Lucky for us, an appearance at the Kennedy Center is also part of this company's birthday celebrations. Armed with two of the best of its festival premieres -- one by Mark Morris, the other by Christopher Wheeldon -- the troupe on Tuesday night gave one of those rare performances that starts strong, continues to build and ends in heady gobs of Chantilly cream and Cointreau.
Delicious, sophisticated and very satisfying stuff, indeed. (The company's stay in town continues tomorrow through Sunday, when it performs "Giselle." )
The troupe opened the program with a classic: a polished account of George Balanchine's "The Four Temperaments." It's no surprise the dancers shone in this work. Former New York City Ballet principal Helgi Tomasson has led the company for nearly a quarter century; he was a reliable and courteous Balanchine dancer, and he is a serious and tasteful director. His dancers have a uniform appearance: linear and lifted up in the ribs. They show us the classical vocabulary stretched to the extreme, as Balanchine intended. Legs swing up to high noon, feet are arched like talons, spines bend back to tomorrow, particularly in the case of Taras Domitro, a recent Cuban acquisition who danced the "Melancholic" variation in "Four Temperaments."

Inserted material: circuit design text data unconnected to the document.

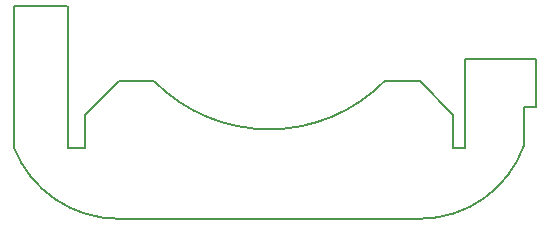
<source format=gbr>
G04 #@! TF.GenerationSoftware,KiCad,Pcbnew,(5.0.0)*
G04 #@! TF.CreationDate,2019-05-29T00:42:15-04:00*
G04 #@! TF.ProjectId,olympus-pcb,6F6C796D7075732D7063622E6B696361,rev?*
G04 #@! TF.SameCoordinates,Original*
G04 #@! TF.FileFunction,Profile,NP*
%FSLAX46Y46*%
G04 Gerber Fmt 4.6, Leading zero omitted, Abs format (unit mm)*
G04 Created by KiCad (PCBNEW (5.0.0)) date 05/29/19 00:42:15*
%MOMM*%
%LPD*%
G01*
G04 APERTURE LIST*
%ADD10C,0.150000*%
G04 APERTURE END LIST*
D10*
X90543247Y-86330100D02*
G75*
G03X99405440Y-92316300I8862193J3566860D01*
G01*
X133740662Y-86069369D02*
G75*
G02X124919740Y-92313760I-8820922J3108089D01*
G01*
X124902900Y-92314280D02*
X99402900Y-92314280D01*
X133739380Y-82816700D02*
X133739380Y-86066700D01*
X134739380Y-82816700D02*
X133739380Y-82816700D01*
X134739380Y-78813660D02*
X134739380Y-82813660D01*
X128739900Y-78811120D02*
X134739900Y-78811120D01*
X128739900Y-86314280D02*
X128739900Y-78814280D01*
X127734060Y-86314280D02*
X128734060Y-86314280D01*
X127734060Y-83515200D02*
X127734060Y-86315200D01*
X96577907Y-83513173D02*
X99404198Y-80686882D01*
X124907040Y-80688180D02*
X127732792Y-83513932D01*
X121895891Y-80689459D02*
G75*
G02X102422960Y-80685640I-9734571J9663439D01*
G01*
X121902900Y-80688180D02*
X124902900Y-80688180D01*
X99402900Y-80688180D02*
X102402900Y-80688180D01*
X96578420Y-86314280D02*
X96578420Y-83514280D01*
X95078420Y-86314280D02*
X96578420Y-86314280D01*
X90543700Y-86310240D02*
X90543700Y-74310240D01*
X95074580Y-74312780D02*
X95074580Y-86312780D01*
X90543880Y-74310240D02*
X95063880Y-74310240D01*
M02*

</source>
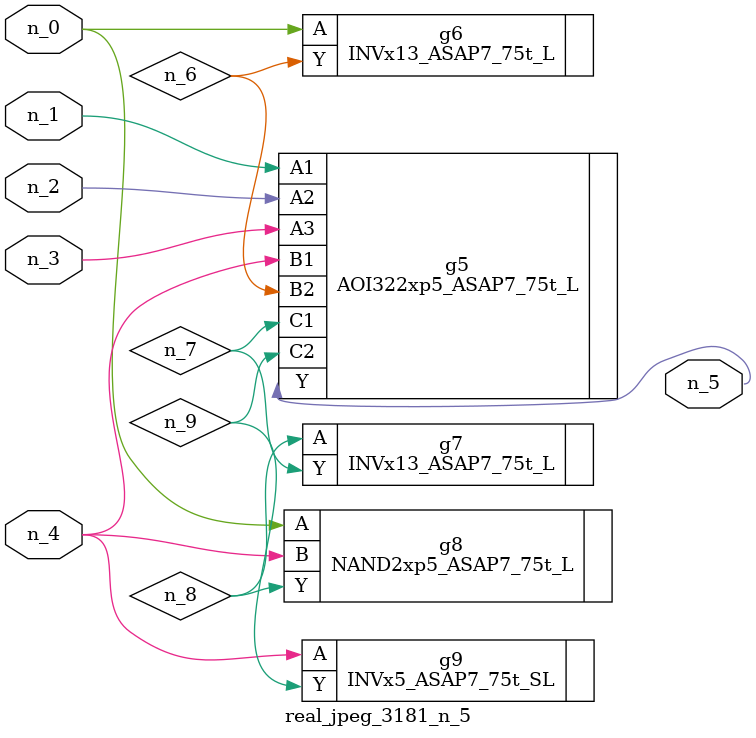
<source format=v>
module real_jpeg_3181_n_5 (n_4, n_0, n_1, n_2, n_3, n_5);

input n_4;
input n_0;
input n_1;
input n_2;
input n_3;

output n_5;

wire n_8;
wire n_6;
wire n_7;
wire n_9;

INVx13_ASAP7_75t_L g6 ( 
.A(n_0),
.Y(n_6)
);

NAND2xp5_ASAP7_75t_L g8 ( 
.A(n_0),
.B(n_4),
.Y(n_8)
);

AOI322xp5_ASAP7_75t_L g5 ( 
.A1(n_1),
.A2(n_2),
.A3(n_3),
.B1(n_4),
.B2(n_6),
.C1(n_7),
.C2(n_9),
.Y(n_5)
);

INVx5_ASAP7_75t_SL g9 ( 
.A(n_4),
.Y(n_9)
);

INVx13_ASAP7_75t_L g7 ( 
.A(n_8),
.Y(n_7)
);


endmodule
</source>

Domitro looks young enough to play the title role in "Billy Elliot." This boyishness coupled with his ability to fold himself over backward, or to wheel around and plunge precipitously to the floor, made his solo all the more poignantly desperate. Another moment to relish was the unhurried musical ease in Vanessa Zahorian and Joan Boada's pas de deux in the "Sanguinic" variation, where Paul Hindemith's majestic score seemed to swirl around them like water.